I am happy if Bagas has started to escape from the mental illness he suffered. I hope he can make a full recovery and find new happiness with Bianca.


"Alhamdulillah, I'm relieved of her horror, ma'am," I said honestly as it is. Sometimes in terms of love it takes sincerity, to accept that he who is loved is happier with other women. It's okay, it's the best thing for all of us.


"There is always wisdom that we can draw from the root of the problem. Thank God, I am happy to hear the good news," said the father was late in the conversation.


"How many months have you been pregnant, son?" cetus mother while gently stroking my distended stomach. "Six months, ma'am," I replied with a big smile.


"God, be well, son. I pray for her birth to be carried out," said the mother who I and my father directly amened.

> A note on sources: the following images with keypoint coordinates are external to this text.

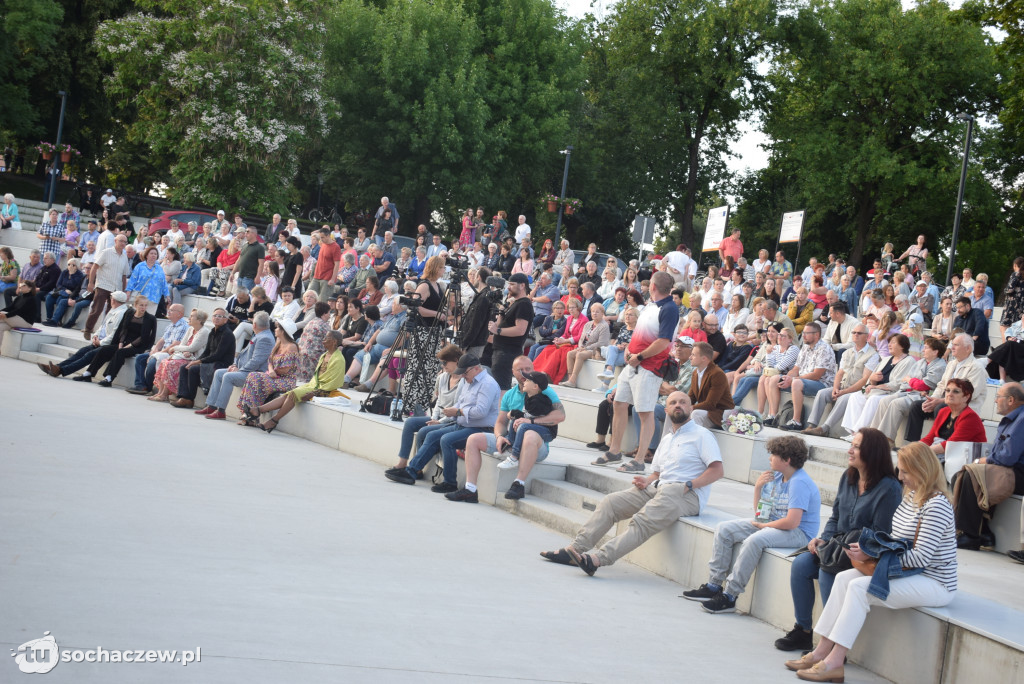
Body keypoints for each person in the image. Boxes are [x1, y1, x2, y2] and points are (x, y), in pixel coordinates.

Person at [785, 442, 956, 683]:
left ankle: (835, 661)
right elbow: (894, 541)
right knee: (844, 578)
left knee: (858, 587)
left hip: (934, 581)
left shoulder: (936, 505)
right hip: (906, 572)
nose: (901, 477)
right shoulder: (911, 498)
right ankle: (820, 651)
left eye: (906, 471)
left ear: (923, 469)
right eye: (901, 470)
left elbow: (921, 558)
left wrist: (873, 556)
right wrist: (868, 549)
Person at [541, 391, 723, 576]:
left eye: (683, 402)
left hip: (687, 494)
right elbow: (658, 473)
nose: (678, 405)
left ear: (691, 408)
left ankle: (598, 559)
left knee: (642, 520)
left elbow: (717, 470)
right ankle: (575, 550)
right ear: (666, 409)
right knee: (610, 503)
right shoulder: (667, 438)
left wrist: (689, 485)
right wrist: (647, 480)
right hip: (659, 488)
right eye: (673, 402)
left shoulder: (702, 435)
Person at [775, 428, 902, 652]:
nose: (849, 450)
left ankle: (831, 644)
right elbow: (835, 517)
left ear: (872, 451)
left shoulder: (889, 488)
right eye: (851, 444)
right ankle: (803, 631)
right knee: (801, 564)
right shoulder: (848, 477)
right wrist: (823, 539)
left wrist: (861, 549)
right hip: (838, 545)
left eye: (856, 446)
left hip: (863, 553)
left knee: (828, 569)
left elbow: (883, 533)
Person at [683, 435, 820, 614]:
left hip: (799, 532)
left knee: (754, 540)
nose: (770, 458)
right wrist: (758, 488)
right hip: (775, 524)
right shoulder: (777, 476)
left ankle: (730, 596)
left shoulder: (799, 483)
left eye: (773, 455)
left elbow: (792, 522)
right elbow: (760, 514)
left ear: (786, 460)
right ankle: (714, 585)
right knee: (724, 529)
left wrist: (764, 527)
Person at [591, 272, 679, 469]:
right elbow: (639, 333)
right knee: (619, 403)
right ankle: (614, 451)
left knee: (645, 412)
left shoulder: (670, 309)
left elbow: (663, 342)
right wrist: (630, 350)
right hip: (634, 363)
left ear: (654, 287)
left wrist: (639, 357)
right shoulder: (650, 306)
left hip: (649, 366)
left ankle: (639, 459)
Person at [385, 353, 501, 492]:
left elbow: (481, 411)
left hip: (481, 429)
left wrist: (457, 412)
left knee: (447, 440)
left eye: (465, 373)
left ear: (476, 368)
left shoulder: (487, 384)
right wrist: (450, 413)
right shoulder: (469, 380)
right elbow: (461, 402)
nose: (463, 376)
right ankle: (411, 471)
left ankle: (450, 482)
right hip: (463, 424)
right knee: (432, 435)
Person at [387, 344, 465, 477]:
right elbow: (439, 401)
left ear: (456, 360)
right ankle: (403, 461)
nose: (443, 366)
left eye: (445, 362)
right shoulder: (443, 377)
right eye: (441, 363)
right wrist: (434, 418)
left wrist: (439, 421)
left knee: (424, 431)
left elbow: (457, 409)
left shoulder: (463, 381)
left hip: (451, 420)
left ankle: (416, 468)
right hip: (439, 417)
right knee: (410, 423)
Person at [249, 330, 347, 433]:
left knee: (293, 394)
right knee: (288, 394)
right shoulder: (324, 355)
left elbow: (333, 383)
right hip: (313, 385)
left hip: (323, 390)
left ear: (334, 342)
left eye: (326, 338)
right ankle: (258, 410)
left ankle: (273, 420)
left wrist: (314, 393)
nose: (323, 340)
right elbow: (316, 378)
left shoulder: (339, 359)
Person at [899, 333, 988, 444]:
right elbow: (941, 385)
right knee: (917, 406)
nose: (952, 347)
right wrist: (932, 400)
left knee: (941, 408)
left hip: (964, 408)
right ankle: (913, 444)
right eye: (952, 344)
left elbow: (970, 395)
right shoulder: (951, 364)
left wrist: (940, 401)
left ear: (968, 348)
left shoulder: (977, 367)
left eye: (956, 345)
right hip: (946, 402)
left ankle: (940, 442)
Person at [796, 324, 878, 436]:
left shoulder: (873, 355)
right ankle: (812, 425)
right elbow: (839, 373)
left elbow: (865, 380)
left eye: (859, 333)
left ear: (866, 336)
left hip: (860, 390)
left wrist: (843, 392)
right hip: (843, 386)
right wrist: (835, 388)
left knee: (843, 398)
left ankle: (824, 428)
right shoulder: (847, 352)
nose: (855, 335)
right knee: (822, 393)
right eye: (854, 333)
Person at [196, 312, 277, 420]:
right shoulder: (260, 334)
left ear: (254, 325)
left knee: (228, 376)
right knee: (219, 373)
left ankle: (220, 410)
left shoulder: (265, 338)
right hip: (246, 370)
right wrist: (234, 364)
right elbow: (243, 355)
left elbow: (256, 361)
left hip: (255, 374)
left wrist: (239, 370)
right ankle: (211, 406)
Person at [37, 292, 130, 379]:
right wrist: (95, 337)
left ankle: (60, 370)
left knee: (88, 355)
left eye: (111, 298)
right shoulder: (113, 310)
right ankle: (57, 367)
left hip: (107, 345)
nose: (109, 299)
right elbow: (102, 326)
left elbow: (114, 334)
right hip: (100, 341)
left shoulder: (121, 313)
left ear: (113, 300)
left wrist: (100, 342)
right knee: (82, 351)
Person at [70, 293, 157, 386]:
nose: (143, 307)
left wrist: (129, 346)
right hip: (124, 342)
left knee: (120, 352)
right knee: (104, 349)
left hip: (137, 345)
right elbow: (124, 329)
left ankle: (109, 378)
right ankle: (88, 374)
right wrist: (120, 342)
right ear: (135, 305)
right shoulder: (129, 313)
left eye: (145, 305)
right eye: (141, 305)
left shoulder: (150, 318)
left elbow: (144, 337)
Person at [230, 320, 302, 424]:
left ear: (283, 331)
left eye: (278, 328)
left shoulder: (292, 346)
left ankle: (250, 415)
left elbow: (286, 369)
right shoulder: (278, 343)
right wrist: (271, 370)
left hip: (286, 380)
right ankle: (248, 413)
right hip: (274, 376)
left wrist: (273, 372)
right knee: (252, 376)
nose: (275, 329)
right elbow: (270, 361)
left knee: (256, 377)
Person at [770, 322, 837, 430]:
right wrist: (788, 377)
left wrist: (793, 379)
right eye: (803, 332)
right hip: (803, 380)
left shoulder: (824, 349)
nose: (803, 335)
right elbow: (796, 369)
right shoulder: (805, 347)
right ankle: (773, 416)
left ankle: (797, 422)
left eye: (807, 333)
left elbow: (816, 375)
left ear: (816, 335)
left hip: (822, 384)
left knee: (796, 383)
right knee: (774, 379)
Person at [172, 308, 236, 409]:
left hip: (221, 363)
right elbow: (207, 352)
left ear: (226, 320)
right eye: (215, 315)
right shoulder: (212, 332)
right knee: (185, 367)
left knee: (193, 369)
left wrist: (198, 361)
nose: (217, 318)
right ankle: (185, 398)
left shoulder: (227, 334)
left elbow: (218, 355)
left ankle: (189, 398)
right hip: (210, 361)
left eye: (220, 316)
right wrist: (195, 361)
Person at [145, 309, 211, 402]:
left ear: (199, 320)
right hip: (184, 355)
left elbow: (192, 348)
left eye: (192, 316)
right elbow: (183, 345)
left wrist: (175, 348)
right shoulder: (190, 329)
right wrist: (183, 350)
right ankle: (160, 392)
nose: (189, 318)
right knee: (164, 362)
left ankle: (164, 394)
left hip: (195, 358)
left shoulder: (204, 332)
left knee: (171, 365)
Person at [488, 273, 534, 390]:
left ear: (522, 285)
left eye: (512, 284)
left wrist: (497, 330)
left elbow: (520, 330)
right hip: (500, 350)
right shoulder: (515, 303)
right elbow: (500, 325)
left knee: (501, 387)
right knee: (496, 386)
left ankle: (502, 408)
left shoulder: (524, 304)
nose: (509, 287)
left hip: (507, 352)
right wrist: (501, 313)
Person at [921, 378, 987, 461]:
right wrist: (915, 448)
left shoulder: (970, 417)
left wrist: (921, 452)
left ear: (966, 397)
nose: (949, 394)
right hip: (944, 455)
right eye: (947, 390)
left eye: (956, 391)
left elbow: (951, 444)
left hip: (963, 462)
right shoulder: (943, 411)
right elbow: (930, 437)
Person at [83, 234, 132, 340]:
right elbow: (94, 267)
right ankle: (88, 329)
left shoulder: (124, 256)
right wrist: (91, 283)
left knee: (112, 313)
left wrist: (123, 290)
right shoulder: (106, 252)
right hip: (103, 285)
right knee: (97, 309)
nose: (123, 243)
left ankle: (105, 333)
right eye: (121, 241)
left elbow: (124, 275)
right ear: (115, 241)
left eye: (125, 242)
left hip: (116, 288)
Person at [687, 341, 735, 430]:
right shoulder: (695, 373)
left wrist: (690, 407)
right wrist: (680, 405)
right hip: (706, 411)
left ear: (704, 358)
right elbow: (691, 397)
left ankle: (694, 442)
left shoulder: (717, 373)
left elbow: (710, 404)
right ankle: (667, 441)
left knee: (696, 413)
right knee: (674, 411)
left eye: (693, 355)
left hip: (719, 414)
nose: (690, 357)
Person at [125, 246, 170, 316]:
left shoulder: (159, 268)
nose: (153, 255)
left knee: (148, 320)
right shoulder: (140, 266)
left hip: (154, 298)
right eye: (151, 253)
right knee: (136, 317)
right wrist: (128, 292)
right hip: (141, 297)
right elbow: (132, 280)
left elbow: (163, 283)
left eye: (155, 254)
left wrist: (167, 296)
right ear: (146, 255)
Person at [42, 259, 86, 326]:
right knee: (49, 298)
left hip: (72, 294)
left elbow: (76, 287)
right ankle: (49, 318)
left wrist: (72, 275)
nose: (70, 266)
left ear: (77, 266)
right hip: (62, 291)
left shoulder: (80, 275)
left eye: (73, 265)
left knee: (61, 298)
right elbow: (58, 284)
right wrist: (65, 289)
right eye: (69, 264)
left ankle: (57, 320)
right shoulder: (64, 272)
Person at [0, 280, 39, 346]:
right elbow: (10, 308)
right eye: (21, 285)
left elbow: (19, 310)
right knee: (0, 327)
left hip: (26, 322)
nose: (21, 287)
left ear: (30, 288)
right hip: (16, 320)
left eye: (24, 285)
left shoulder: (31, 299)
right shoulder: (19, 297)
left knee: (3, 314)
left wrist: (6, 315)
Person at [230, 226, 265, 292]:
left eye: (248, 232)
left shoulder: (259, 247)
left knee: (246, 297)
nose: (245, 234)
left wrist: (258, 276)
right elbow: (239, 260)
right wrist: (232, 273)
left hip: (250, 277)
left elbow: (261, 264)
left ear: (254, 234)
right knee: (239, 297)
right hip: (240, 275)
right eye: (245, 232)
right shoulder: (245, 245)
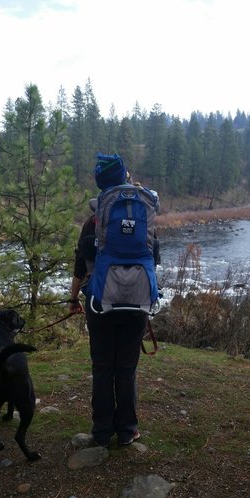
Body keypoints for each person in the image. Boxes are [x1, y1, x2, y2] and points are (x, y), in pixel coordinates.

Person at [69, 156, 159, 448]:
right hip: (136, 302)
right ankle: (127, 431)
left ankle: (101, 431)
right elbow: (153, 261)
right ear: (124, 179)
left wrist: (73, 301)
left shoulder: (92, 223)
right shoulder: (144, 216)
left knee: (103, 368)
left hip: (100, 303)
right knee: (126, 368)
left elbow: (79, 270)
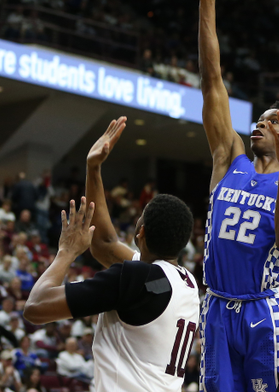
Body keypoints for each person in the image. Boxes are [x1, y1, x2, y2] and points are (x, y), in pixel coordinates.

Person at [177, 0, 279, 392]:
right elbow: (212, 81)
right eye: (258, 120)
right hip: (218, 307)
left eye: (271, 122)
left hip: (265, 310)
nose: (259, 125)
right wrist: (206, 0)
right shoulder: (229, 157)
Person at [24, 121, 199, 392]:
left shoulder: (137, 279)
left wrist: (65, 253)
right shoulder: (184, 282)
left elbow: (35, 308)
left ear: (140, 232)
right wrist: (94, 169)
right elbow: (104, 244)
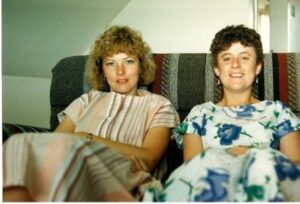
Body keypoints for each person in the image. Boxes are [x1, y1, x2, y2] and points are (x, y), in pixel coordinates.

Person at [3, 25, 179, 201]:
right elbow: (55, 144)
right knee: (17, 143)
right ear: (102, 71)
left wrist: (86, 138)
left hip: (123, 179)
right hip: (69, 169)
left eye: (129, 61)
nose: (120, 71)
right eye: (111, 63)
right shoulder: (87, 100)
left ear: (141, 66)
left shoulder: (159, 104)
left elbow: (148, 158)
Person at [143, 25, 300, 202]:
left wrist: (253, 158)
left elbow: (294, 169)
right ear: (217, 69)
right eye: (227, 58)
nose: (235, 65)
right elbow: (192, 172)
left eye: (244, 57)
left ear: (258, 67)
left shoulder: (278, 112)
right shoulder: (199, 114)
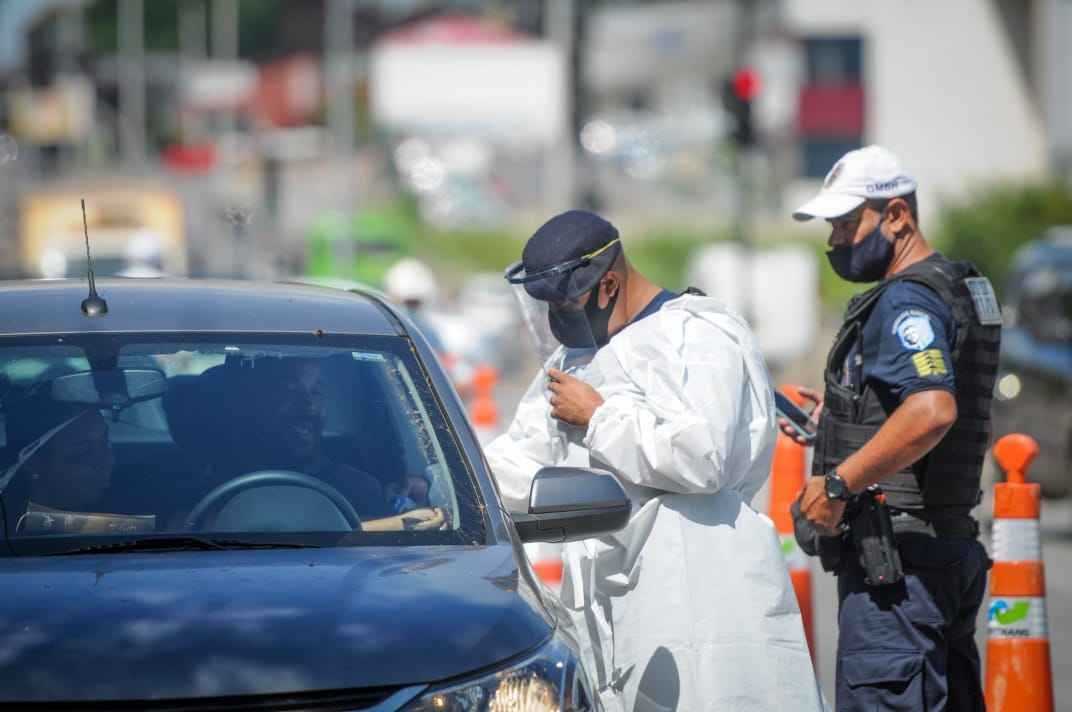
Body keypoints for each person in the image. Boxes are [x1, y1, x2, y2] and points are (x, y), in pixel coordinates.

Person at [486, 210, 822, 710]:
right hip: (609, 596)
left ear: (608, 285)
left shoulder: (697, 335)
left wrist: (599, 419)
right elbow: (524, 456)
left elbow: (703, 458)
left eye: (564, 302)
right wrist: (451, 485)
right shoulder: (574, 358)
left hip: (698, 581)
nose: (557, 317)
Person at [786, 145, 1000, 710]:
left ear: (899, 215)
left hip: (899, 567)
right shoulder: (949, 285)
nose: (835, 240)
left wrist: (838, 483)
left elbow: (932, 410)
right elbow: (916, 404)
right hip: (941, 552)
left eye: (847, 224)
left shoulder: (908, 300)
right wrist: (839, 423)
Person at [231, 358, 445, 531]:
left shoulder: (358, 486)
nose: (308, 404)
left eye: (316, 392)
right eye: (290, 390)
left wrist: (416, 496)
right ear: (258, 403)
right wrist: (395, 525)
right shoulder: (219, 477)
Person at [2, 396, 154, 535]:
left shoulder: (124, 497)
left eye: (106, 442)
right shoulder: (12, 531)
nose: (106, 461)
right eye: (83, 452)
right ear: (33, 463)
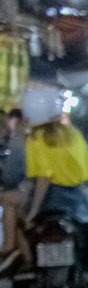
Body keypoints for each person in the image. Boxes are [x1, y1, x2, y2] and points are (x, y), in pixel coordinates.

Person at [22, 110, 88, 288]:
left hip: (48, 205)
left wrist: (32, 211)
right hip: (79, 205)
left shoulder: (34, 138)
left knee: (27, 252)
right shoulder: (72, 134)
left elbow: (42, 178)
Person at [1, 108, 29, 276]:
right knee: (19, 222)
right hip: (74, 200)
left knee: (7, 200)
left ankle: (8, 249)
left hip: (41, 196)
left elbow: (10, 176)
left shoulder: (19, 139)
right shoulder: (71, 136)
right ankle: (26, 258)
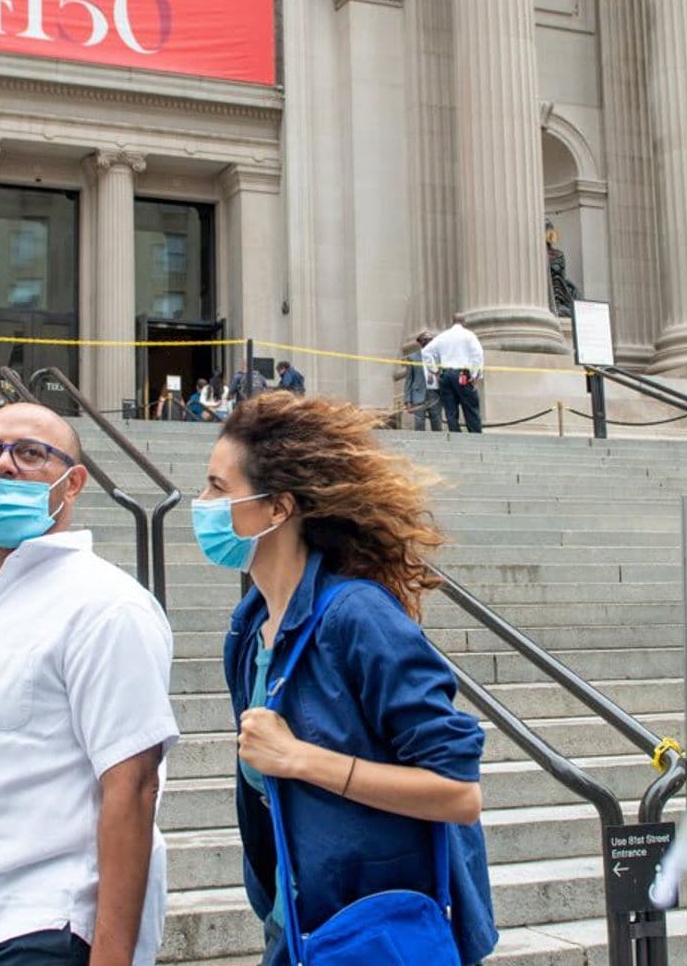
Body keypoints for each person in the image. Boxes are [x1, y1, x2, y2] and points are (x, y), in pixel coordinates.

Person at [193, 392, 496, 966]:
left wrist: (298, 758)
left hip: (377, 931)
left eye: (217, 487)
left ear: (277, 509)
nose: (202, 503)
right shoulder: (249, 626)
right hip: (298, 926)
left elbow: (459, 793)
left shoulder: (358, 617)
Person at [0, 402, 178, 965]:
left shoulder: (106, 607)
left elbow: (134, 785)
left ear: (73, 483)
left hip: (61, 922)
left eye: (29, 453)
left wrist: (110, 956)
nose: (3, 465)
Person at [422, 313, 484, 433]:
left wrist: (434, 370)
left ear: (453, 322)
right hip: (463, 375)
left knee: (450, 411)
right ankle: (476, 435)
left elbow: (426, 352)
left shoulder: (443, 336)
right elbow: (478, 354)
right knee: (470, 407)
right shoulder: (469, 335)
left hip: (445, 375)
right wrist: (475, 374)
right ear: (464, 322)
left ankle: (455, 436)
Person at [403, 330, 442, 432]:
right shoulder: (413, 358)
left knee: (437, 422)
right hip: (418, 394)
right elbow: (409, 379)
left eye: (430, 340)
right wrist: (407, 400)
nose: (428, 342)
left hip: (434, 393)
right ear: (420, 342)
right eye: (425, 340)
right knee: (419, 423)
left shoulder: (437, 356)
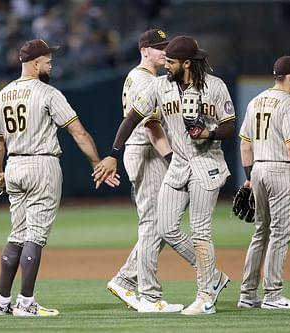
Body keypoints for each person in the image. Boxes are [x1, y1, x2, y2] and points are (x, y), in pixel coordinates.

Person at [93, 35, 235, 315]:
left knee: (200, 232)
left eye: (171, 61)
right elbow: (132, 118)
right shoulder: (158, 85)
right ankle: (211, 276)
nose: (166, 64)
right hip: (178, 165)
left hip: (207, 164)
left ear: (186, 63)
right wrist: (112, 153)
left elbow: (230, 125)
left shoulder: (215, 86)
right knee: (165, 227)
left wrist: (210, 132)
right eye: (164, 58)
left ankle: (206, 295)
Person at [0, 38, 119, 317]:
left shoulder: (1, 96)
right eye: (48, 61)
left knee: (17, 235)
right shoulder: (48, 93)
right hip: (41, 165)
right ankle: (25, 303)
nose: (51, 64)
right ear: (35, 64)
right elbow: (79, 133)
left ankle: (0, 302)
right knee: (34, 236)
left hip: (13, 166)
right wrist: (98, 163)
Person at [106, 28, 184, 313]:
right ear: (145, 51)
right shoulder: (143, 80)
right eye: (159, 47)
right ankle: (149, 295)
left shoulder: (144, 77)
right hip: (147, 153)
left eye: (166, 46)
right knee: (154, 224)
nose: (165, 51)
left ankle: (125, 278)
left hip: (144, 153)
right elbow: (151, 127)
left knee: (160, 224)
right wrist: (173, 159)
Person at [238, 55, 290, 310]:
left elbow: (245, 145)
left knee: (261, 232)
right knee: (280, 234)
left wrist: (249, 176)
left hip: (258, 168)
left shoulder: (255, 100)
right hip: (281, 170)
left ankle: (247, 295)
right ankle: (273, 295)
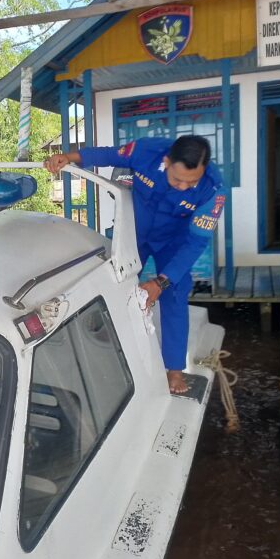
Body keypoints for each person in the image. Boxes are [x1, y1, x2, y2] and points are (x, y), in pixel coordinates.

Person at [44, 136, 226, 395]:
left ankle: (174, 368)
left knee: (175, 293)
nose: (184, 187)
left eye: (191, 182)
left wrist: (161, 282)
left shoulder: (213, 189)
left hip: (173, 241)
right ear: (166, 161)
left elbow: (195, 243)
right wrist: (69, 158)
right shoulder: (146, 151)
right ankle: (105, 333)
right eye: (177, 180)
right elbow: (108, 155)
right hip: (135, 232)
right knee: (115, 279)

"What about Bianca, ma'am?" my many. There was a bit of bitterness before I said, "Just like you."


I turned my face for a moment, the feeling of tightness instantly burst forth violently. That means Bagas played with fire at the beginning of our marriage. I've been lying to him. It's okay, Btari, please. It's all a fate line I have to run.


"I'm sorry Mom's son" she said, clasping my hand tightly. I told myself to look at him. "Father, ma'am, I've forgiven God and I've made it clear."


"Does Bagas still remember me? At least the child I was carrying," I said with a bitter smile framed.


Mother stroked the top of my head gently and said, "Bagas never asked where you are, even he seemed to forget you. Biaca said that it's natural, especially among you have a bitter story that is quite traumatizing Bagas."


I'm just a bit of a bitter memory worth remembering. It turns out true what Bianca once said, people with BPD are afraid of being abandoned and prefer to leave. But when he decided to leave, he completely forgot. Without a trace and trace.